Reagent | Reduced Sample | Non-reduced Sample |
Sample | x µL | x µL |
Tricine SDS Sample Buffer (2X) | ||
Reducing Agent (10X) | 1 µL | - |
Deionized Water | to 4 µL | to 5 µL |
Total Volume | 10 µL | 10 µL |
Preparing Running Buffer
- Prepare 1000 ml of 1X Tricine SDS Running Buffer using Tricine SDS Running Buffer (10X) as follows:
Tricine SDS Running Buffer (10X) 100 ml Deionized Water 900 ml Total Volume 1000 ml - Mix thoroughly. Use this buffer to fill the Upper and Lower Buffer Chambers of the XCell SureLock. Mini-Cell for electrophoresis.

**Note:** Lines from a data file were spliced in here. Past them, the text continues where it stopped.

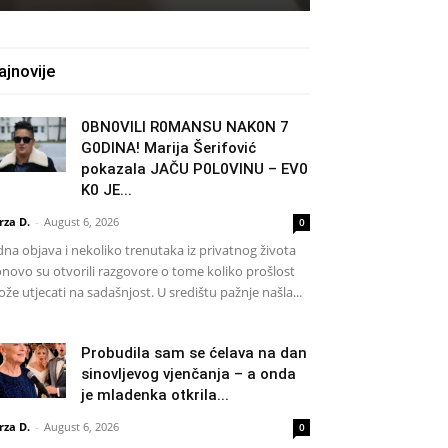
ajnovije
0BN0VlLl R0MANSU NAK0N 7
G0DlNA! Marija Šerifović
pokazala JAČU P0L0VINU – EV0
K0 JE...
rza D.
-
August 6, 2026
0
dna objava i nekoliko trenutaka iz privatnog života
novo su otvorili razgovore o tome koliko prošlost
že utjecati na sadašnjost. U središtu pažnje našla...
Probudila sam se ćelava na dan
sinovljevog vjenčanja – a onda
je mladenka otkrila...
rza D.
-
August 6, 2026
0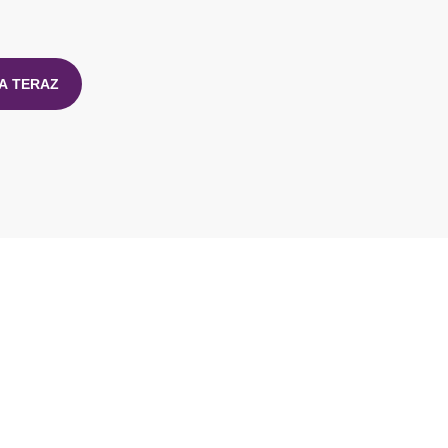
A TERAZ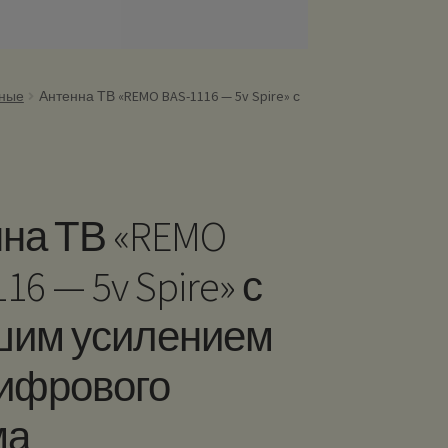
чные
Антенна ТВ «REMO BAS-1116 — 5v Spire» с
на ТВ «REMO
16 — 5v Spire» с
шим усилением
ифрового
ма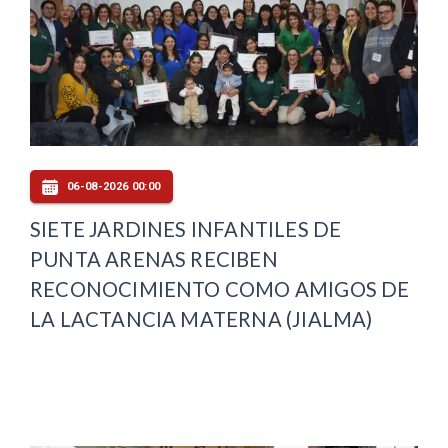
06-08-2026 00:00
SIETE JARDINES INFANTILES DE
PUNTA ARENAS RECIBEN
RECONOCIMIENTO COMO AMIGOS DE
LA LACTANCIA MATERNA (JIALMA)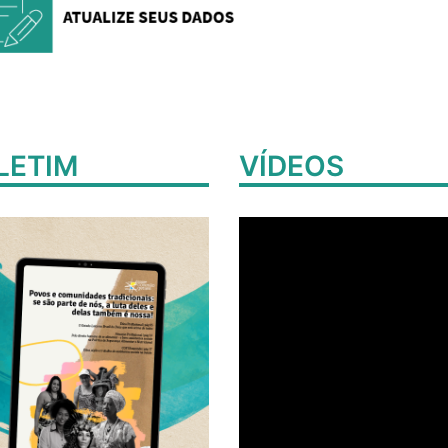
LETIM
VÍDEOS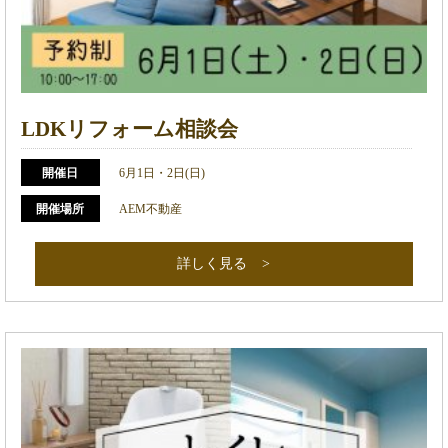
LDKリフォーム相談会
開催日
6月1日・2日(日)
開催場所
AEM不動産
詳しく見る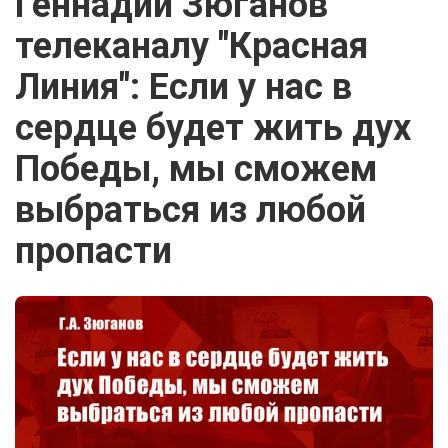
Геннадий Зюганов
телеканалу "Красная
Линия": Если у нас в
сердце будет жить дух
Победы, мы сможем
выбраться из любой
пропасти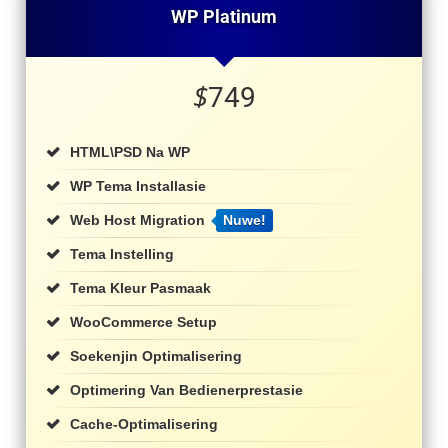
WP Platinum
$
749
HTML\PSD Na WP
WP Tema Installasie
Web Host Migration
Nuwe!
Tema Instelling
Tema Kleur Pasmaak
WooCommerce Setup
Soekenjin Optimalisering
Optimering Van Bedienerprestasie
Cache-Optimalisering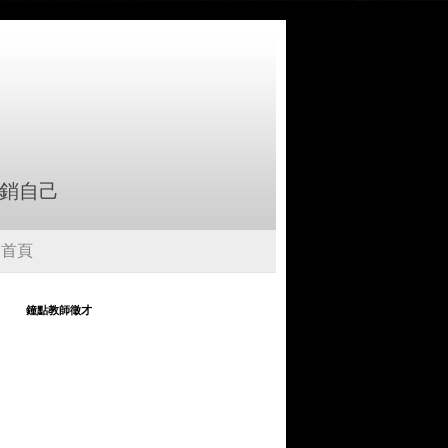
行銷自己
首頁
鐘點教師徵才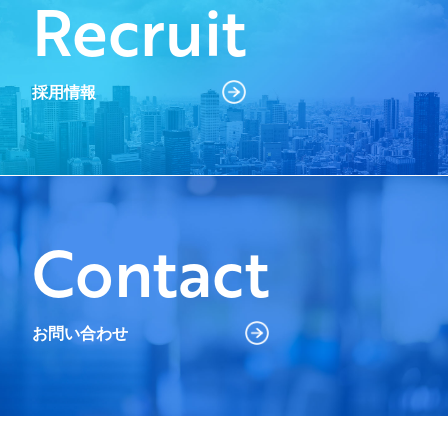
Recruit
採用情報
Contact
お問い合わせ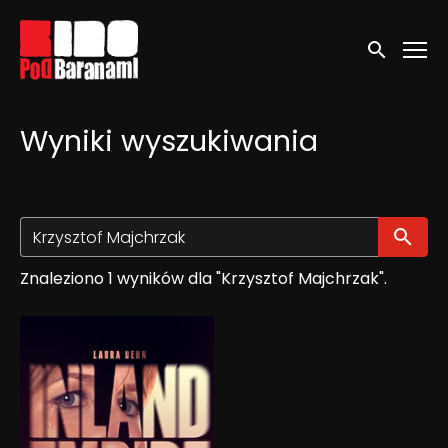
Linki ułatwień dostępu
Wyszukaj
Wyniki wyszukiwania
Wy
Znaleziono 1 wyników dla "Krzysztof Majchrzak".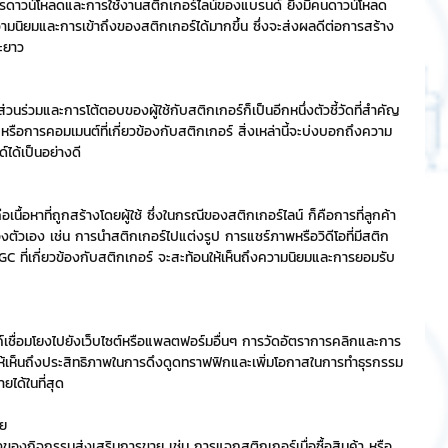
นการดาวน์โหลดและการใช้งานสติกเกอร์ไลน์ของแบรนด์ ยิ่งมีคนดาวน์โหลด
วามนิยมและการเข้าถึงของสติกเกอร์ได้มากขึ้น ซึ่งจะส่งผลดีต่อการสร้าง
ะยาว
ริการ
Event Sticker
่วมและการโต้ตอบของผู้ใช้กับสติกเกอร์ก็เป็นอีกหนึ่งตัวชี้วัดที่สำคัญ 
ต
สติกเกอร์ไลน์ 3D
รือการคอมเมนต์ที่เกี่ยวข้องกับสติกเกอร์ สิ่งเหล่านี้จะบ่งบอกถึงความ
์ได้เป็นอย่างดี
้อหาที่ถูกสร้างโดยผู้ใช้ ซึ่งในกรณีของสติกเกอร์ไลน์ ก็คือการที่ลูกค้า
ตัวเอง เช่น การนำสติกเกอร์ไปแต่งรูป การแชร์ภาพหรือวิดีโอที่มีสติก
 ที่เกี่ยวข้องกับสติกเกอร์ จะสะท้อนให้เห็นถึงความนิยมและการยอมรับ
์เชื่อมโยงไปยังเว็บไซต์หรือแพลตฟอร์มอื่นๆ การวัดอัตราการคลิกและการ
วยให้เห็นถึงประสิทธิภาพในการดึงดูดทราฟฟิกและเพิ่มโอกาสในการทำธุรกรรม
ยได้ในที่สุด
าย
งของกิจกรรมส่งเสริมการขาย เช่น การแจกสติกเกอร์เมื่อซื้อสินค้า หรือ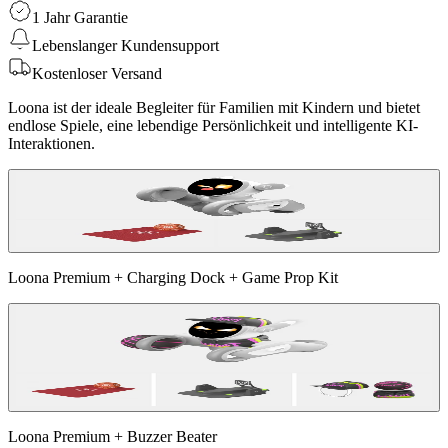
1 Jahr Garantie
Lebenslanger Kundensupport
Kostenloser Versand
Loona ist der ideale Begleiter für Familien mit Kindern und bietet
endlose Spiele, eine lebendige Persönlichkeit und intelligente KI-
Interaktionen.
Loona Premium + Charging Dock + Game Prop Kit
Loona Premium + Buzzer Beater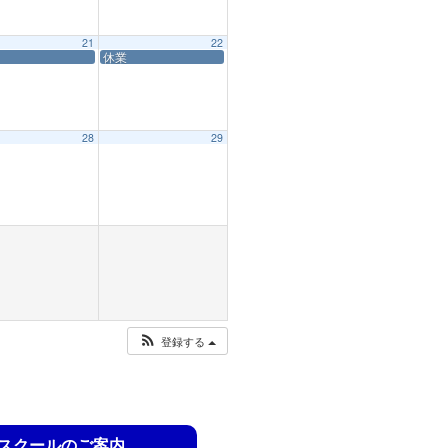
21
22
休業
28
29
登録する
スクールのご案内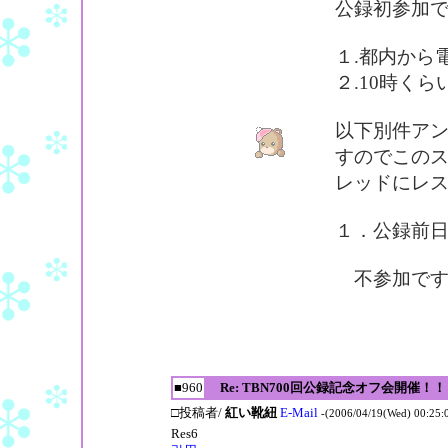
公録初参加
１.都内から
２.10時く
以下別件ア
すのでこの
レッドにレ
１．公録前日(
不参加です
■960
Re: TBN700回公録記念オフ会開催！！
□投稿者/
紅い靴紐
E-Mail
-(2006/04/19(Wed) 00:25:
Res6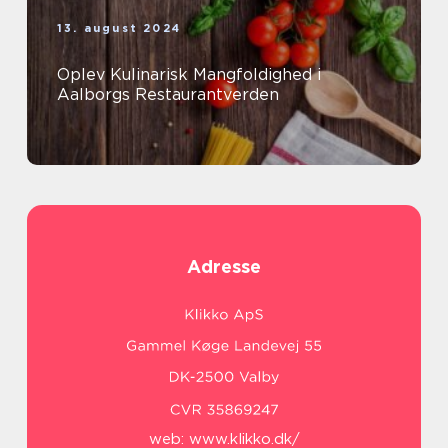
13. august 2024
Oplev Kulinarisk Mangfoldighed i
Aalborgs Restaurantverden
Adresse
web:
www.klikko.dk/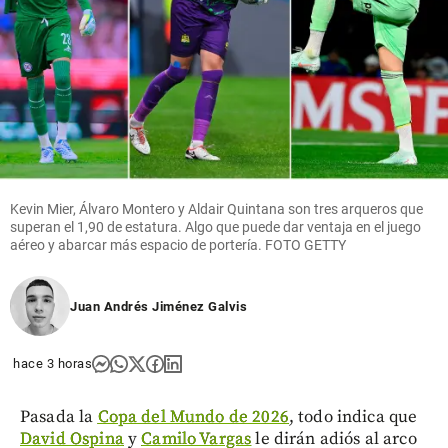
Kevin Mier, Álvaro Montero y Aldair Quintana son tres arqueros que
superan el 1,90 de estatura. Algo que puede dar ventaja en el juego
aéreo y abarcar más espacio de portería. FOTO GETTY
Juan Andrés Jiménez Galvis
hace 3 horas
Pasada la
Copa del Mundo de 2026
, todo indica que
David Ospina
y
Camilo Vargas
le dirán adiós al arco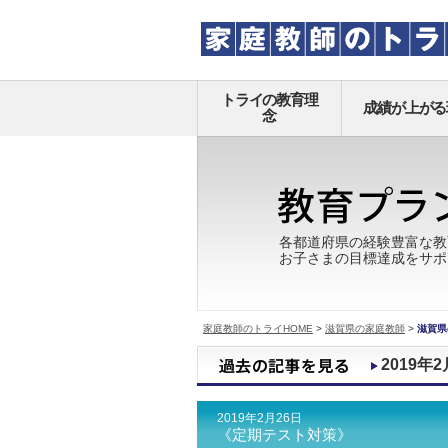
トライの教育理
成績が上がる
念
各都道府県の経験豊富な教
お子さまの目標達成をサポ
家庭教師のトライHOME
>
滋賀県の家庭教師
>
滋賀県
2019年2
2019年2月26日
《定期テスト対策》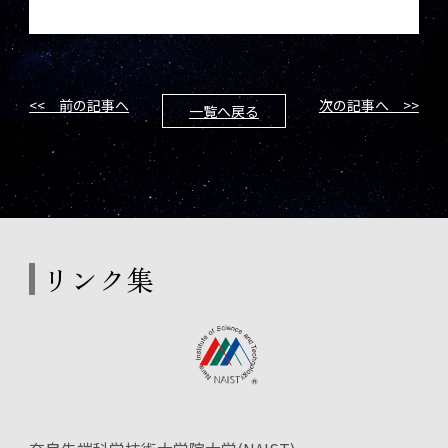
<< 前の記事へ
次の記事へ >>
一覧へ戻る
リンク集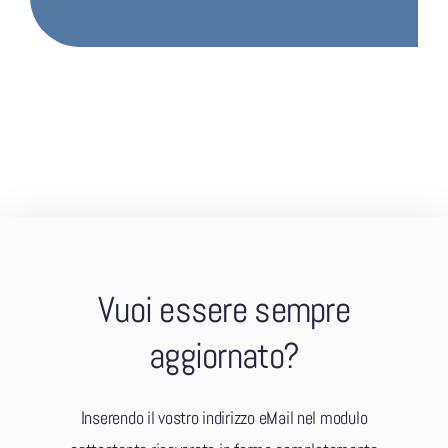
Vuoi essere sempre
aggiornato?
Inserendo il vostro indirizzo eMail nel modulo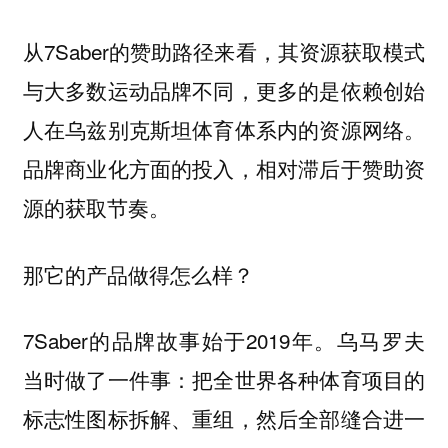
从7Saber的赞助路径来看，其资源获取模式
与大多数运动品牌不同，更多的是依赖创始
人在乌兹别克斯坦体育体系内的资源网络。
品牌商业化方面的投入，相对滞后于赞助资
源的获取节奏。
那它的产品做得怎么样？
7Saber的品牌故事始于2019年。乌马罗夫
当时做了一件事：把全世界各种体育项目的
标志性图标拆解、重组，然后全部缝合进一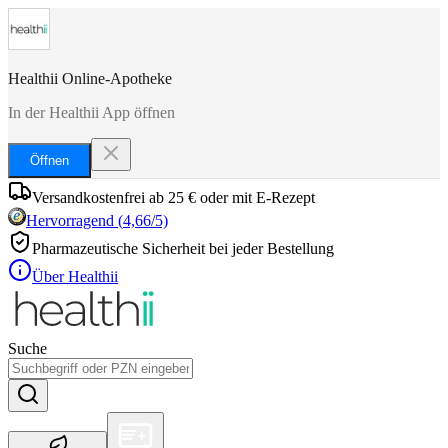
Healthii Online-Apotheke
In der Healthii App öffnen
Öffnen
Versandkostenfrei ab 25 € oder mit E-Rezept
Hervorragend
(
4,66
/5)
Pharmazeutische Sicherheit bei jeder Bestellung
Über Healthii
Suche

Tricine SDS Sample Buffer (2X)
450 mM Tris HCl
12% Glycerol
4% SDS
0.0025% Coomassie® Blue G
0.0025% Phenol Red
pH 8.45
-
To prepare 10 ml of 2X Tricine SDS Sample Buffer, mix the following reagents:
- 3 M Tris HCl, pH 8.45 3 ml
- Glycerol 2.4 ml
- SDS 0.8 g
- 0.1% Coomassie® Blue G 0.5 ml
- 0.1% Phenol Red 0.5 ml
- Mix well and adjust the volume to 10 ml with ultrapure water.
- . Store at +4℃. The buffer is stable for 6 months when stored at +4C.